ИЗБРАННЫЙ ФРАГМЕНТ
Таковы «составляющие» личность  человека, то есть не только его тело и умственно-психические процессы (иными словами «дух» ), но и все объективное, что он воспринимает, что он называет внешним материальным миром. Этот внешний материальный мир для представленного в таком виде индивида не будет объективным миром, существующим независимо от его сознания. Это мгновенный акт проявления элементов бытия объективно-чувственного (вишая), субъективно-чувственного (индрия) элемента сознания и психических элементов . При этом и «рупа»  (вишая-индрия), и сознание с его психическими элементами не представляют собой никакого реально существующего Я  . Цонкапа  утверждает, что «люди, животные и весь материальный мир есть ни что иное, как связка или совокупность различных частей скандх и перцепций, следующих друг за другом с огромной быстротой и находящихся в постоянном течении, в постоянном движении. Если взять конкретный предмет и разложить на составные части, последовательно анализируя и разлагая все дальше и дальше, то мы в конечном итоге придем к понятию «ничто» (шунья) , но не найдем конкретного «Я»  изучаемого предмета. Все, что мы воспринимаем от какого-либо предмета в процессе анализа, — это его качества и свойства, но ничего конкретного. Значит, как бытие он отсутствует»  .
Когда буддийские философы говорят о конечности «круга феноменального бытия» (сансары), то высказывают следующее положение: «Он (круг бытия) конечен во времени, ибо все живое должно перейти от сансары к нирване. Нет ни одного живого существа, которое не обладало бы мудростью   Т а т х а г а т ы . И только по причине суетных мыслей и привязанностей все существа не осознают этого» («Аватасакасутра» ), Значит, индивидуальные души являются   а с п е к т а м и   а б с о л ю т а    и в конечном итоге должны слиться с абсолютом , то есть сансара конечна . Мудрость Татхагаты, будучи аспектом абсолюта , не может быть обнаружена в комплексе скандх, ее природа трансцендентна, не поддается исследованию разумом и рациональной интуицией  и только постулируется как откровение Будды. Эта мудрость Татхагаты и есть буддийское индивидуальное «Я» , его существование о т н о с и т е л ь н о , равно «шунья»  и похоже на кантовскую «вещь в себе» .

ЗАДАНИЯ
1/ К какому понятию, согласно фрагменту, в итоге приводит последовательное разложение предмета на составные части?
2/ Найдите во фрагменте все места, где к русскому выражению в скобках добавлен иноязычный термин, и выпишите каждую такую пару.
Для ответов используйте только сам фрагмент.

ВЫБОРКА ДАННЫХ
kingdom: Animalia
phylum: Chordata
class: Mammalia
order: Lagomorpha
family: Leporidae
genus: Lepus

РЕШЕНИЯ
1/ К понятию «ничто» (шунья).

2/
объективно-чувственный (элемент бытия) — вишая;
субъективно-чувственный (элемент) — индрия;
«ничто» — шунья;
«круг феноменального бытия» — сансара.